Tired of fighting the feeling of not wanting one more little person to crawl on my lap,
of not wanting one more little body to ‘needneedneed’ me.
Pure selfishness you think, yes, I am right now.

I am weary of reading about being a health nut.
As I chew my Rice crispy candy, I don’t want to hear one more word
about all the wickedness that is in that goodness.
I want to make a pan of gooey bars and just eat them all without
caring if they stick to the extra 10lbs that are already hanging around.
And not care in the least if they are full of all evil.

Did I just admit all that?
What is wrong with me?
Why am I not thankful?

I wander around the house picking up after these small people.
I stick the cereal in the fridge and the milk in the pantry.
I stuff another piece of rice crispy candy in my mouth.
I sprayed down the shower hours ago.
It’s still waiting while I write blog posts in my mind, chewing my candy!
Why am I not cleaning that shower while the little one naps?
All the while, my mind is whirling amid the pirate noises from the living room.


What am I missing?
Where is my joy?
Why am I not loving all of this?
Why are all these thoughts assaulting me?

I think I am missing Jesus.
Other then that, I have no fancy answers
for all of this.

A thought niggles in the back of my mind,
is it possible to love your life,
but not necessarily enjoy every single aspect of it?
With Jesus you can find Joy in it,
but you don’t really have love it?
That would be me right now.
I have a wonderful life, no question,
but there are weeks that I don’t just lovelovelove it.
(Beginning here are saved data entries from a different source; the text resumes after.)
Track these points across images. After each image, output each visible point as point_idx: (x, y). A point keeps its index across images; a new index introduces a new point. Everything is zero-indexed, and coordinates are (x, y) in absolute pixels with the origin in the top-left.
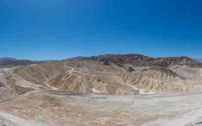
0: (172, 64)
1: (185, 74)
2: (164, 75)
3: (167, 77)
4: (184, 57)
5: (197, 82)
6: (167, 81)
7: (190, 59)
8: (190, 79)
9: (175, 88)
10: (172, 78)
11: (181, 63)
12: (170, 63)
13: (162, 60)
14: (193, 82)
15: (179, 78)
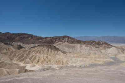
0: (56, 42)
1: (66, 49)
2: (50, 50)
3: (52, 51)
4: (66, 36)
5: (75, 55)
6: (52, 55)
7: (71, 38)
8: (70, 53)
9: (57, 60)
10: (56, 52)
11: (64, 41)
12: (55, 41)
13: (50, 39)
14: (72, 55)
15: (61, 52)
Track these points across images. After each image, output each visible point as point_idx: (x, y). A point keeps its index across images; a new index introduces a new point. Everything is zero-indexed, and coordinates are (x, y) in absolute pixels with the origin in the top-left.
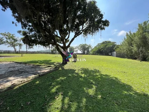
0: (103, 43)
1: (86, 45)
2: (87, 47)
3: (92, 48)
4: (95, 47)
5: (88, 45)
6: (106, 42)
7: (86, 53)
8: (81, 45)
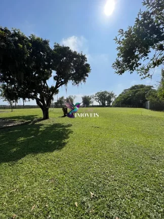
0: (133, 88)
1: (106, 92)
2: (107, 95)
3: (116, 97)
4: (120, 95)
5: (108, 93)
6: (136, 86)
7: (107, 105)
8: (98, 93)
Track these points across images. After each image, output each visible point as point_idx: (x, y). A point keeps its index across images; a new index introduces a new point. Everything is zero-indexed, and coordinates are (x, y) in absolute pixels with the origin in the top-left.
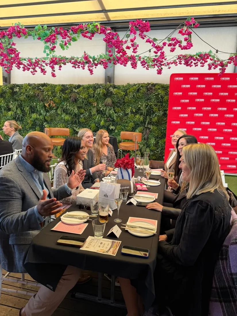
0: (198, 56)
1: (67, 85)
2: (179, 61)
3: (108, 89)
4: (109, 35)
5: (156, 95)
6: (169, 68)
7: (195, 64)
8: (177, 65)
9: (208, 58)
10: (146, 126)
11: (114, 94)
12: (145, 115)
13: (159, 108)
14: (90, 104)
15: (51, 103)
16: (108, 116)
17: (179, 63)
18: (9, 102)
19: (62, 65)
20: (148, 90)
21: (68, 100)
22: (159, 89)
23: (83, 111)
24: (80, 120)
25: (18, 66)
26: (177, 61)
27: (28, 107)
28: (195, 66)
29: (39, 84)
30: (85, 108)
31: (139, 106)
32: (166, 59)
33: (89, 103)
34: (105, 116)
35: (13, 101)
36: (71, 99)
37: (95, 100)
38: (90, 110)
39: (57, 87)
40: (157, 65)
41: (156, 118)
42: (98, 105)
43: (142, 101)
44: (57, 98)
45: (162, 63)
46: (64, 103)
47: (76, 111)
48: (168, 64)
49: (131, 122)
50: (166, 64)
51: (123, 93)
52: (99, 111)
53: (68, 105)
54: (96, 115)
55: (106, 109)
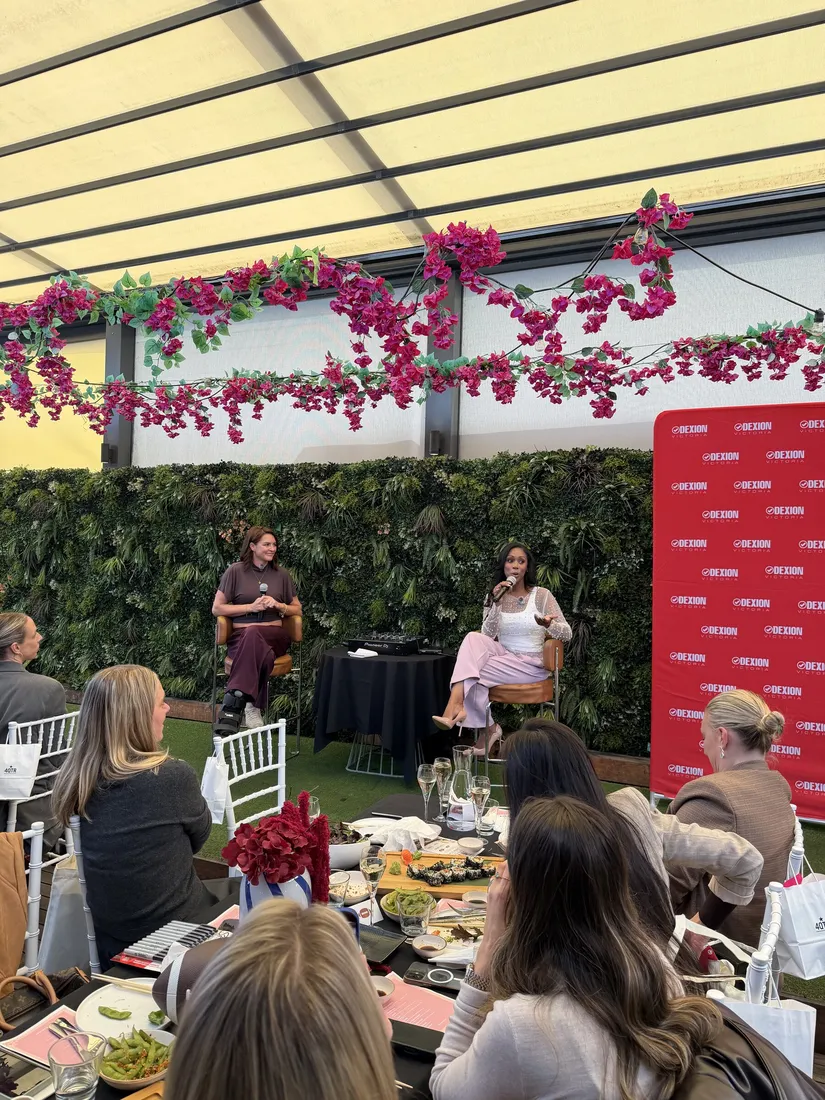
0: (759, 339)
1: (293, 465)
2: (677, 363)
3: (429, 476)
4: (354, 287)
5: (608, 493)
6: (642, 392)
7: (746, 369)
8: (672, 378)
9: (799, 344)
10: (575, 610)
11: (451, 493)
12: (569, 566)
13: (623, 542)
14: (369, 530)
15: (242, 529)
16: (430, 570)
17: (680, 372)
18: (114, 527)
19: (264, 401)
20: (576, 474)
21: (296, 516)
22: (620, 468)
24: (334, 584)
25: (128, 411)
26: (672, 363)
27: (166, 542)
28: (750, 379)
29: (206, 467)
30: (350, 543)
31: (545, 534)
32: (630, 359)
33: (365, 526)
34: (422, 571)
35: (123, 525)
36: (303, 512)
37: (384, 515)
38: (367, 549)
39: (260, 474)
40: (590, 384)
41: (613, 580)
42: (394, 532)
43: (554, 515)
44: (259, 512)
45: (612, 377)
46: (282, 528)
47: (318, 552)
48: (637, 378)
50: (629, 378)
51: (481, 488)
52: (397, 555)
53: (294, 533)
54: (388, 567)
55: (422, 547)
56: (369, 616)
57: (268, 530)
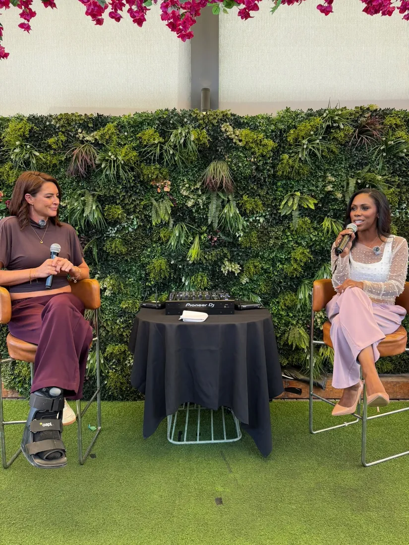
1: (51, 116)
3: (216, 129)
11: (238, 147)
14: (147, 186)
16: (216, 225)
20: (362, 130)
23: (118, 211)
24: (108, 246)
30: (126, 201)
31: (329, 188)
33: (142, 183)
34: (204, 228)
36: (72, 167)
37: (165, 171)
38: (145, 207)
42: (175, 190)
43: (336, 170)
44: (11, 169)
47: (92, 212)
49: (300, 244)
51: (271, 144)
52: (179, 213)
54: (171, 226)
55: (207, 205)
56: (147, 274)
57: (49, 177)
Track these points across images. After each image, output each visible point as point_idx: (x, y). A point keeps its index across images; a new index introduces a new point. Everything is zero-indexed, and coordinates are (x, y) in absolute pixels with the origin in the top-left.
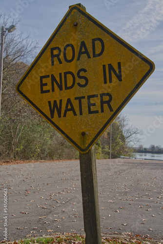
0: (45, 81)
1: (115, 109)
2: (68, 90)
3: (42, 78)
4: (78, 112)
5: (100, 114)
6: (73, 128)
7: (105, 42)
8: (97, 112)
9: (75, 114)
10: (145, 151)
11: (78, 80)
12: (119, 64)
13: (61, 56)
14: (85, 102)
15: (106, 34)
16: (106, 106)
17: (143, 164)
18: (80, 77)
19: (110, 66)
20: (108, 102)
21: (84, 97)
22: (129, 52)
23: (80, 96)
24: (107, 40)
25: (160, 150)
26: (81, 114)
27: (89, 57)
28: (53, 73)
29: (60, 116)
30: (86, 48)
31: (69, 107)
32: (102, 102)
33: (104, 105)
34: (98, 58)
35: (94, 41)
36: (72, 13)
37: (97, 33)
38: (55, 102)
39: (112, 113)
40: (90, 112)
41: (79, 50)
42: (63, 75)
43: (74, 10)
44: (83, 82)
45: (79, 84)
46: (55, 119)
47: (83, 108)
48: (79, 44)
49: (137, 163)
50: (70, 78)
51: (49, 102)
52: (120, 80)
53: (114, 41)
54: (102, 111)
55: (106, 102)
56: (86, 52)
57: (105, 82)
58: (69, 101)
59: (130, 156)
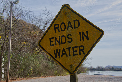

I’m gonna give Jesus a shot here today.
While I do that, I need to get the milk out of the pantry,
and then go scrub that shower.
Little One is awake already,
and she smiles sweetly when I walk in the room.
I can’t help but squeeze her, even tho I am oh so tired of being needed.
Maybe that squeeze was Jesus coming through.

Now in the name of honesty here,
if you have kids and you’ve never felt like this or have no idea what I’m talking about,
please refrain from commenting those particular thoughts
while I try and pull myself back together.